環境大臣は、違反者に対し、自然公園法第78条第1項に基づき、行為の停止、原状回復などを命じることができます。 さらに、違反者がその命令に従わない場合は、同条第2項に基づき、6か月以下の懲役または50万円以下の罰金を科すことができます。

⑵ 観光客増加による景観維持困難時の環境大臣の措置

環境大臣は、以下の措置を採ることができます。

  • 特別保護地区の指定: 自然公園法第20条に基づき、特別地域内において特に厳重な保護を図る必要のある区域を特別保護地区として指定し、より厳しい規制を課すことができます。

  • 利用調整地区の指定: 自然公園法第34条の2に基づき、利用者が集中し、過度の利用により自然公園の風致が著しく損なわれるおそれのある区域を利用調整地区として指定し、利用者の数や行為を制限することができます。

  • 公園管理団体への指示: 自然公園法第50条に基づき、公園管理団体に対し、必要な措置を講ずるよう指示することができます。

⑶ Xの損害賠償請求の法的構成

Xは、国およびA県に対して、以下の法的構成に基づき損害賠償請求を検討することができます。

  • 国家賠償法に基づく請求

    • 国に対する請求: 国有林の管理に瑕疵があったとして、国家賠償法第1条第1項に基づき国に損害賠償を請求することができます。

    • A県に対する請求: A県が甲遊歩道の設置管理に瑕疵があったとして、国家賠償法第1条第1項に基づきA県に損害賠償を請求することができます。

  • 民法に基づく請求

    • 国に対する請求: 国有林の所有者としての責任(民法第717条)に基づき、国に損害賠償を請求することができます。

    • A県に対する請求: A県が甲遊歩道の設置管理者としての責任(民法第717条)に基づき、A県に損害賠償を請求することができます。

⑷ 特別地域指定における土地所有者の同意の要否

結論: 土地所有者の同意は必要ありません。

理由:

  • 【資料1】と【資料2】の比較: 【資料1】では、国立公園候補地の選定において、「関係市町村の長及び土地所有者の同意を得る」とされていたのに対し、【資料2】では、「関係市町村の長の意見を聴く」とのみ記載されており、土地所有者の同意に関する記載が削除されています。

  • 法の解釈: 自然公園法上、国立公園の指定や特別地域の指定に際し、土地所有者の同意を得ることを義務付ける規定はありません。

  • 公益性: 国立公園の指定や特別地域の指定は、優れた自然の風景地を保護し、国民の保健、休養、教化に資することを目的とするものであり、公益性の高い行為です。
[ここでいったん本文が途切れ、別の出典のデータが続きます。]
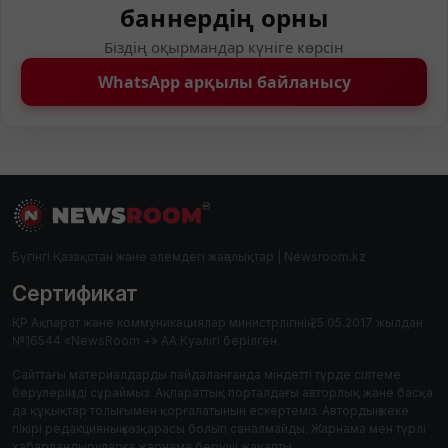
баннердің орны
Біздің оқырмандар күніге көрсін
WhatsApp арқылы байланысу
Бүгінгі Қазақстан және әлемдегі жаңалықтар | Newsroom.kz
Сертификат
ҚР Ақпарат және коммуникациялар министрлігінің 25.05.2017 жылдан
№16544 «NewsRoom +» АА Куәлігі берілген.
Сайттағы материалдарды пайдаланғанда міндетті түрде сілтеме
берулеріңізді сұраймыз. Ақпараттық порталдағы авторлық және басқа
да құқықтар толығымен қорғалатынын ескертеміз. Автордың жеке
пікірі редакцияның көзқарасы болып саналмайды. Жарнама мен түрлі
хабарландыруларға жарнама беруші жауапты.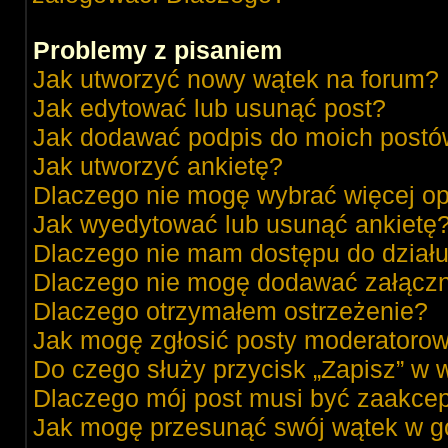
Problemy z pisaniem
Jak utworzyć nowy wątek na forum?
Jak edytować lub usunąć post?
Jak dodawać podpis do moich post
Jak utworzyć ankietę?
Dlaczego nie mogę wybrać więcej op
Jak wyedytować lub usunąć ankietę
Dlaczego nie mam dostępu do dział
Dlaczego nie mogę dodawać załącz
Dlaczego otrzymałem ostrzeżenie?
Jak mogę zgłosić posty moderatorow
Do czego służy przycisk „Zapisz” w 
Dlaczego mój post musi być zaakce
Jak mogę przesunąć swój wątek w g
そのため、土地所有者の同意を必要としないと考えられます。

したがって、現時点では、環境大臣がA県内に新たに国立公園を指定し、かつ、その区域内に特別地域を指定する場合、当該特別地域予定区域内に民有地が存在しても、その指定に当たって、所有者の同意は必要ありません。

  ジェミニすげーな

というわけで、ものの10秒足らずで、上記の回答を吐き出しました。

おそらく、今のジェミニ(有料版)は、予備試験(司法試験を含む)の合格者のレベルを超えていると考えます。